Le clerc maximale Bahreïn, Cheikh Issa Qasim a dit que la décision du régime Al Khalifa de " dissoudre le Conseil islamique chiite de Bahreïn est fou. "

Agence de Nouvelles d'Ahlul Bait (ABNA) : La figure religieuse importante Bahreïn a fait ces déclarations au cours de la prière du vendredi dans l'ouest de Manama, la capitale du pays arabe, dans la mosquée de l'Imam Sadeq (paix soit sur lui).

Il a également veillé à ce que les efforts du régime pour mettre fin à des activités religieuses sont des « hallucinations et la folie », tandis révélé que la décision avait été prise auparavant.

Le but de l'annulation est de créer des obstacles dans le processus de dialogue ont souligné les membres du clergé de Bahreïn maximales, alors que cette mesure a indiqué que le régime d'Al Khalifa est une insulte à la religion et les gens.

Il a également décrit la phrase tribal, hostile, vengeur et avoir des connotations politiques parce que, dit-il, vise à approfondir les divergences entre la nation.

Mercredi, la justice a ordonné Bahreïn dans une décision, la désintégration du Conseil islamique chiite. Le jugement indique que le groupe est «illégal» et a été engagé dans des activités politiques qui « menacent la sécurité du Royaume arabe» selon ABNA.

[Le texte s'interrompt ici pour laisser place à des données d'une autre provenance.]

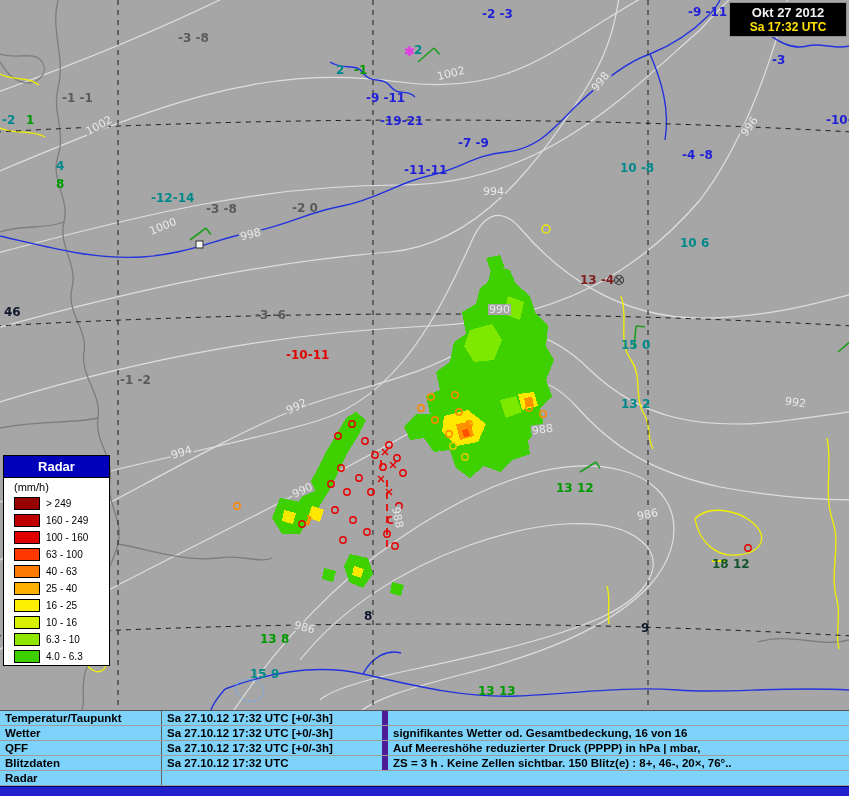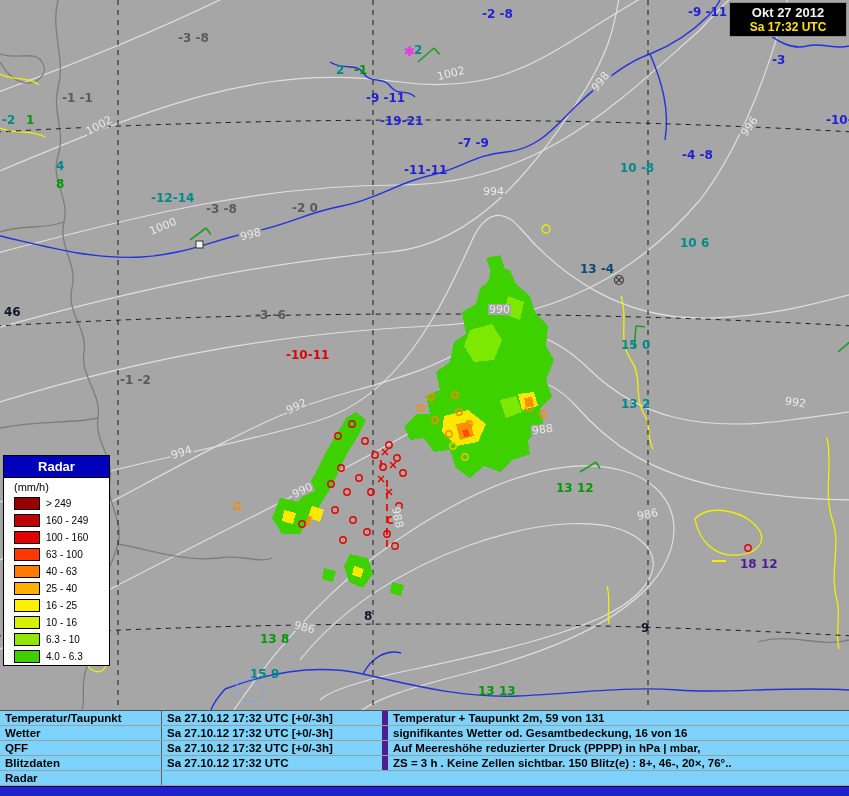"-2 -8" span.map-label { text: -8 -> -3 }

Le ministre bahreïni Justice Cheikh Khalid Bin Ali Al Khalifa, a déposé une plainte contre cette institution chiite fondée en 2004 et présidée par le plus élevé religieux du pays, Cheikh Issa Qasim, qui exige la dissolution du conseil et de la confiscation leurs biens.

La communauté chiite en plus de rayer la phrase " cruel et injuste ", a déclaré qu'il poursuivrait ses manifestations pacifiques jusqu'à ce que leurs revendications légitimes matérialisent.

Depuis Février 2011, les bahreïnies sont les protagonistes d'un mouvement populaire qui exige un gouvernement juste et constitutionnel, mais leurs marches pacifiques ont été brutalement réprimées par le régime à Manama, soutenu par les pays étrangers comme l'Arabie Saoudite et les Emirats arabes unis (EAU).

Selon des sources locales, des dizaines de personnes sont mortes et des centaines ont été arrêtés arbitrairement par les forces d'Al- Khalifa depuis le début des manifestations.